• _Collected data_

BEGIN

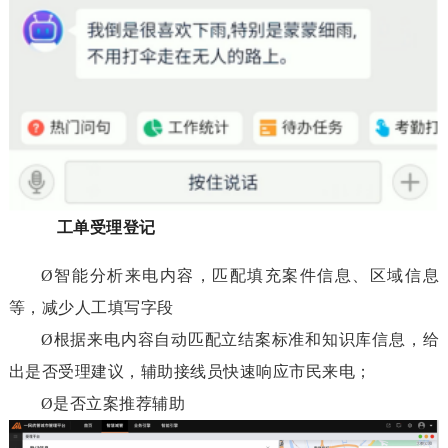
工单受理登记
Ø
智能分析来电内容，匹配填充案件信息、区域信息
等，减少人工填写字段
Ø
根据来电内容自动匹配立结案标准和知识库信息，给
出是否受理建议，辅助接线员快速响应市民来电；
Ø
是否立案推荐辅助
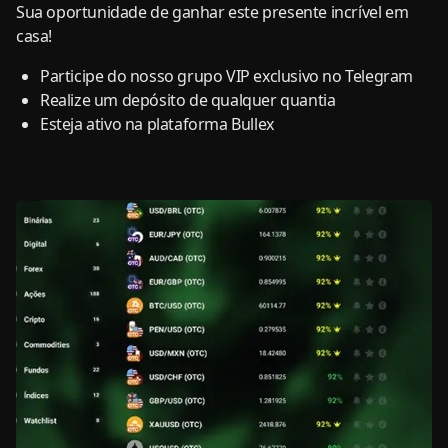
Sua oportunidade de ganhar este presente incrível em
casa!
Participe do nosso grupo VIP exclusivo no Telegram
Realize um depósito de qualquer quantia
Esteja ativo na plataforma Bullex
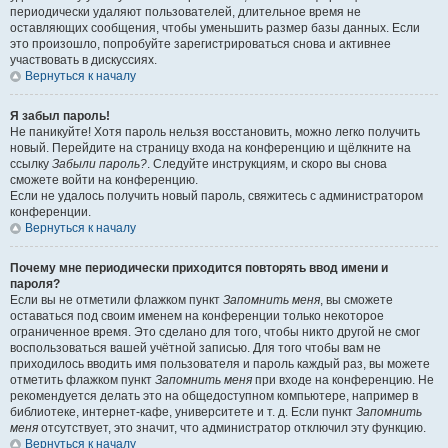
периодически удаляют пользователей, длительное время не
оставляющих сообщения, чтобы уменьшить размер базы данных. Если
это произошло, попробуйте зарегистрироваться снова и активнее
участвовать в дискуссиях.
Вернуться к началу
Я забыл пароль!
Не паникуйте! Хотя пароль нельзя восстановить, можно легко получить
новый. Перейдите на страницу входа на конференцию и щёлкните на
ссылку
Забыли пароль?
. Следуйте инструкциям, и скоро вы снова
сможете войти на конференцию.
Если не удалось получить новый пароль, свяжитесь с администратором
конференции.
Вернуться к началу
Почему мне периодически приходится повторять ввод имени и
пароля?
Если вы не отметили флажком пункт
Запомнить меня
, вы сможете
оставаться под своим именем на конференции только некоторое
ограниченное время. Это сделано для того, чтобы никто другой не смог
воспользоваться вашей учётной записью. Для того чтобы вам не
приходилось вводить имя пользователя и пароль каждый раз, вы можете
отметить флажком пункт
Запомнить меня
при входе на конференцию. Не
рекомендуется делать это на общедоступном компьютере, например в
библиотеке, интернет-кафе, университете и т. д. Если пункт
Запомнить
меня
отсутствует, это значит, что администратор отключил эту функцию.
Вернуться к началу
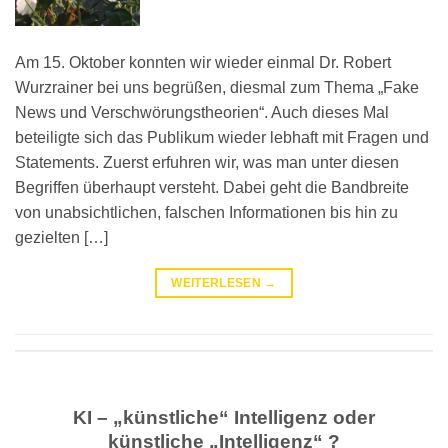
Am 15. Oktober konnten wir wieder einmal Dr. Robert
Wurzrainer bei uns begrüßen, diesmal zum Thema „Fake
News und Verschwörungstheorien“. Auch dieses Mal
beteiligte sich das Publikum wieder lebhaft mit Fragen und
Statements. Zuerst erfuhren wir, was man unter diesen
Begriffen überhaupt versteht. Dabei geht die Bandbreite
von unabsichtlichen, falschen Informationen bis hin zu
gezielten […]
WEITERLESEN
→
KI – „künstliche“ Intelligenz oder
künstliche „Intelligenz“ ?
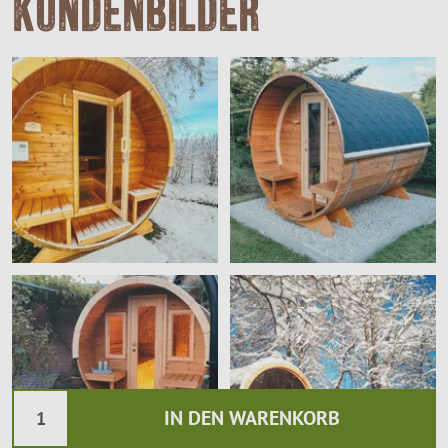
Kundenbilder
IN DEN WARENKORB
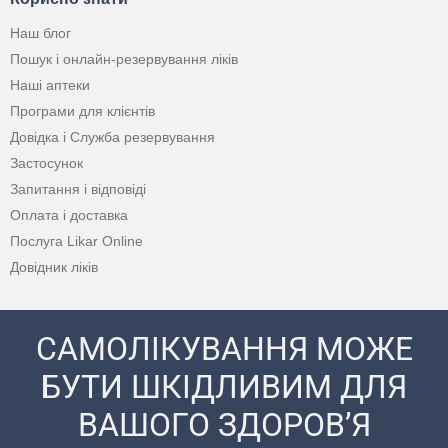
Наш блог
Пошук і онлайн-резервування ліків
Наші аптеки
Програми для клієнтів
Довідка і Служба резервування
Застосунок
Запитання і відповіді
Оплата і доставка
Послуга Likar Online
Довідник ліків
САМОЛІКУВАННЯ МОЖЕ
БУТИ ШКІДЛИВИМ ДЛЯ
ВАШОГО ЗДОРОВ’Я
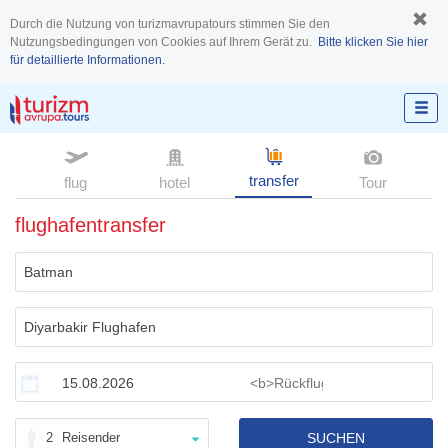
Durch die Nutzung von turizmavrupatours stimmen Sie den
Nutzungsbedingungen von Cookies auf Ihrem Gerät zu.
Bitte klicken Sie hier
für detaillierte Informationen.
transfer
flug
hotel
Tour
flughafentransfer
2
Reisender
SUCHEN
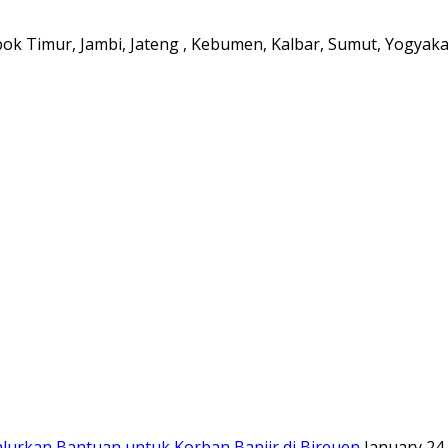
 Timur, Jambi, Jateng , Kebumen, Kalbar, Sumut, Yogyakar
urkan Bantuan untuk Korban Banjir di Bireuen
January 24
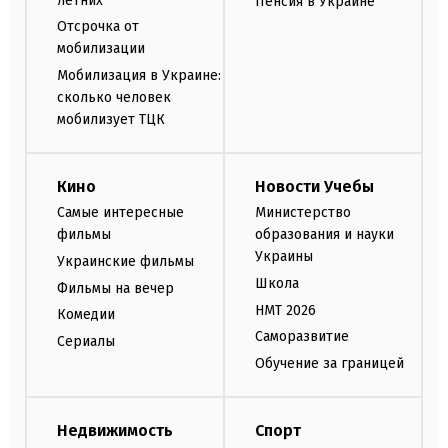
летних
Пенсия в Украине
Отсрочка от
мобилизации
Мобилизация в Украине:
сколько человек
мобилизует ТЦК
Кино
Новости Учебы
Самые интересные
Министерство
фильмы
образования и науки
Украины
Украинские фильмы
Школа
Фильмы на вечер
НМТ 2026
Комедии
Саморазвитие
Сериалы
Обучение за границей
Недвижимость
Спорт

END

• _PROMPT_
Nothing but the lines from the one holding "образования и науки" to the end of the entries should be returned, each exactly as it stands.

• _EXERCISE RESULT_
образования и науки
Украины
Украинские фильмы
Школа
Фильмы на вечер
НМТ 2026
Комедии
Саморазвитие
Сериалы
Обучение за границей
Недвижимость
Спорт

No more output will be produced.